(Activity): Duplicate every line of text in the data below without any changes. Leave the pictures out of your answer.

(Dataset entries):
——————

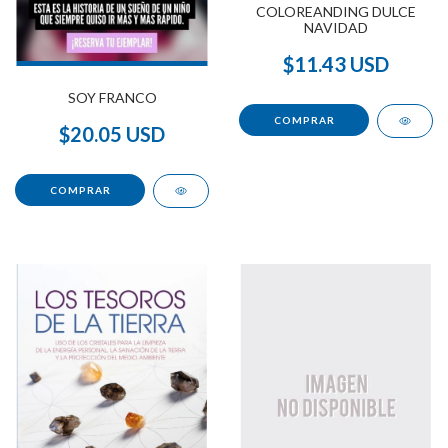
COLOREANDING DULCE
NAVIDAD
$11.43 USD
SOY FRANCO
$20.05 USD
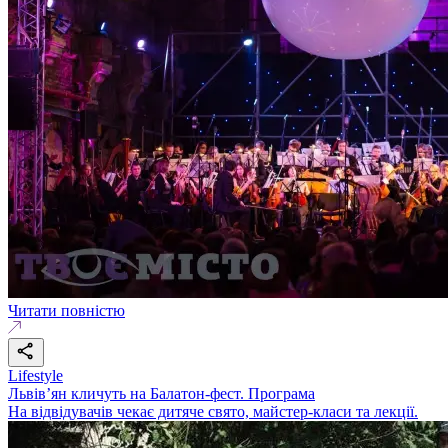
Читати повністю
Lifestyle
Львів’ян кличуть на Балатон-фест. Програма
На відвідувачів чекає дитяче свято, майстер-класи та лекції.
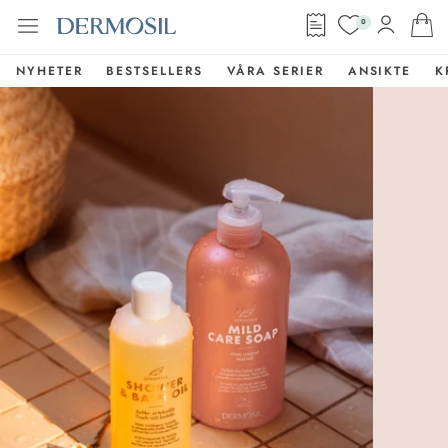
0
NYHETER
BESTSELLERS
VÅRA SERIER
ANSIKTE
K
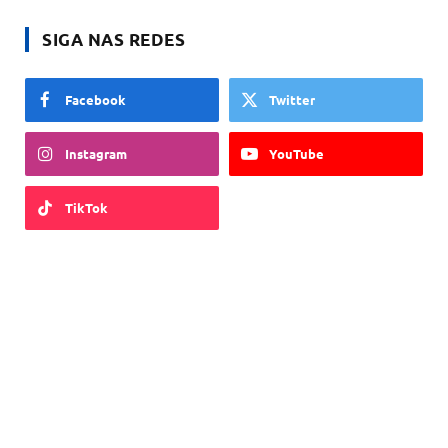
SIGA NAS REDES
Facebook
Twitter
Instagram
YouTube
TikTok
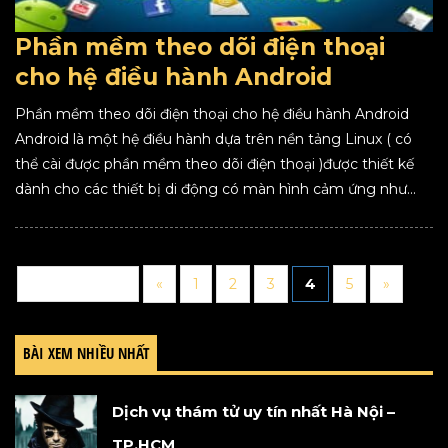
Phần mềm theo dõi điện thoại
cho hệ điều hành Android
Phần mềm theo dõi điện thoại cho hệ điều hành Android
Android là một hệ điều hành dựa trên nền tảng Linux ( có
thể cài được phần mềm theo dõi điện thoại )được thiết kế
dành cho các thiết bị di động có màn hình cảm ứng như...
Trang 4 trên 5
«
1
2
3
4
5
»
BÀI XEM NHIỀU NHẤT
Dịch vụ thám tử uy tín nhất Hà Nội –
TP.HCM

——————

(Expected answer):
COLOREANDING DULCE
NAVIDAD
$11.43 USD
SOY FRANCO
$20.05 USD
Читати повністю
Lifestyle
Львів’ян кличуть на Балатон-фест. Програма
На відвідувачів чекає дитяче свято, майстер-класи та лекції.
0
NYHETER
BESTSELLERS
VÅRA SERIER
ANSIKTE
K
SIGA NAS REDES
Facebook
Twitter
Instagram
YouTube
TikTok
Phần mềm theo dõi điện thoại
cho hệ điều hành Android
Phần mềm theo dõi điện thoại cho hệ điều hành Android
Android là một hệ điều hành dựa trên nền tảng Linux ( có
thể cài được phần mềm theo dõi điện thoại )được thiết kế
dành cho các thiết bị di động có màn hình cảm ứng như...
Trang 4 trên 5
«
1
2
3
4
5
»
BÀI XEM NHIỀU NHẤT
Dịch vụ thám tử uy tín nhất Hà Nội –
TP.HCM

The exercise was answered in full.